**Work to complete**.
Copy out word for word everything from the first of the rows below down to the row containing "part at (96, 262)", including both.

**Record extracts**.
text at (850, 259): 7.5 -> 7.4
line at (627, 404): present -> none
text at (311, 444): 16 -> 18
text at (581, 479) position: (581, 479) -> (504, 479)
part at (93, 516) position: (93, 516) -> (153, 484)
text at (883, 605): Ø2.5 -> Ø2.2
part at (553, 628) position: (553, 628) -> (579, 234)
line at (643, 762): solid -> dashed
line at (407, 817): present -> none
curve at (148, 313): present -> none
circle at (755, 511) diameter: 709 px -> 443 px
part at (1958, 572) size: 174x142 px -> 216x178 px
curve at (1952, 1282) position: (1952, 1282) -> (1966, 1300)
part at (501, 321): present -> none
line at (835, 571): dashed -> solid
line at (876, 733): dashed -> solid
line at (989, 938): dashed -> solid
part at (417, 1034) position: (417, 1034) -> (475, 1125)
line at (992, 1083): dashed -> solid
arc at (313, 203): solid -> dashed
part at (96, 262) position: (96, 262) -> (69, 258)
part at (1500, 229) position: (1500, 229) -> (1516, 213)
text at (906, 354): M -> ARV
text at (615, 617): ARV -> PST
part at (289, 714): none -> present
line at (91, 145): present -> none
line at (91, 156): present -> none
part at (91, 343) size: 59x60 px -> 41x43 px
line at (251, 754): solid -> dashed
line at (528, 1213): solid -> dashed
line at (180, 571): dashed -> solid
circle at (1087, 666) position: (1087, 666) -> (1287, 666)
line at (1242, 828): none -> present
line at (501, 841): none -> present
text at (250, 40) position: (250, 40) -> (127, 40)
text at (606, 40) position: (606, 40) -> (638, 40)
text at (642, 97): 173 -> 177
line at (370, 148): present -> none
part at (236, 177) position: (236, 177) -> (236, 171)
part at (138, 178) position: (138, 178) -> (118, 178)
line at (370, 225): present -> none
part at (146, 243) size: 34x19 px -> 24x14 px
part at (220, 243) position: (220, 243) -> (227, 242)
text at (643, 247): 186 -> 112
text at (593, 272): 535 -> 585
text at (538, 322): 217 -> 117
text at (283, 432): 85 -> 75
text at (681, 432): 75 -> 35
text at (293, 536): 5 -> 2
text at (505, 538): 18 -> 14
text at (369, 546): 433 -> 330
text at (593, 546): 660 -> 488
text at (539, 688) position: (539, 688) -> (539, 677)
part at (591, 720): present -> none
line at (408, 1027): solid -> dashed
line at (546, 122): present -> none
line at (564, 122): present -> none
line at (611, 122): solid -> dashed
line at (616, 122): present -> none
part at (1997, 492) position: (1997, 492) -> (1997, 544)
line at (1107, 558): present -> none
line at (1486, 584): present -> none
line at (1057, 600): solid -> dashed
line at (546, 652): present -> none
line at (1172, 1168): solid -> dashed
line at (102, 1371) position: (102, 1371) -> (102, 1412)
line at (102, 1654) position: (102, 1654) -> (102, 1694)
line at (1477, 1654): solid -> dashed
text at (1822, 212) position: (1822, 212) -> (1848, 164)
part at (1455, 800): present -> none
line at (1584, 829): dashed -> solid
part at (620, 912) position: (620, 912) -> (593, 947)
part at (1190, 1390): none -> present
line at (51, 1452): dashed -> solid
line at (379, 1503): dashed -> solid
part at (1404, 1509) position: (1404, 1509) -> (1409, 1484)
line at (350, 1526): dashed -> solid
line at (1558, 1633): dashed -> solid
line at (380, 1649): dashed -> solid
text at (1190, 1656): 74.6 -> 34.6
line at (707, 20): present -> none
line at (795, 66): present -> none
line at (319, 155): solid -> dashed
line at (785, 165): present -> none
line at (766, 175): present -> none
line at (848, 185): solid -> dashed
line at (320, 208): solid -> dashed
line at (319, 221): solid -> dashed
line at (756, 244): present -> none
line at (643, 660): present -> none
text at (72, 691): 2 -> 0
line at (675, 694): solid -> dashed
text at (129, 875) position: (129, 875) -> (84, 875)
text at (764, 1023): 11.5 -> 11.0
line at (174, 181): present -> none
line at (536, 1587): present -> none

**Solution below**.
text at (850, 259): 7.5 -> 7.4
line at (627, 404): present -> none
text at (311, 444): 16 -> 18
text at (581, 479) position: (581, 479) -> (504, 479)
part at (93, 516) position: (93, 516) -> (153, 484)
text at (883, 605): Ø2.5 -> Ø2.2
part at (553, 628) position: (553, 628) -> (579, 234)
line at (643, 762): solid -> dashed
line at (407, 817): present -> none
curve at (148, 313): present -> none
circle at (755, 511) diameter: 709 px -> 443 px
part at (1958, 572) size: 174x142 px -> 216x178 px
curve at (1952, 1282) position: (1952, 1282) -> (1966, 1300)
part at (501, 321): present -> none
line at (835, 571): dashed -> solid
line at (876, 733): dashed -> solid
line at (989, 938): dashed -> solid
part at (417, 1034) position: (417, 1034) -> (475, 1125)
line at (992, 1083): dashed -> solid
arc at (313, 203): solid -> dashed
part at (96, 262) position: (96, 262) -> (69, 258)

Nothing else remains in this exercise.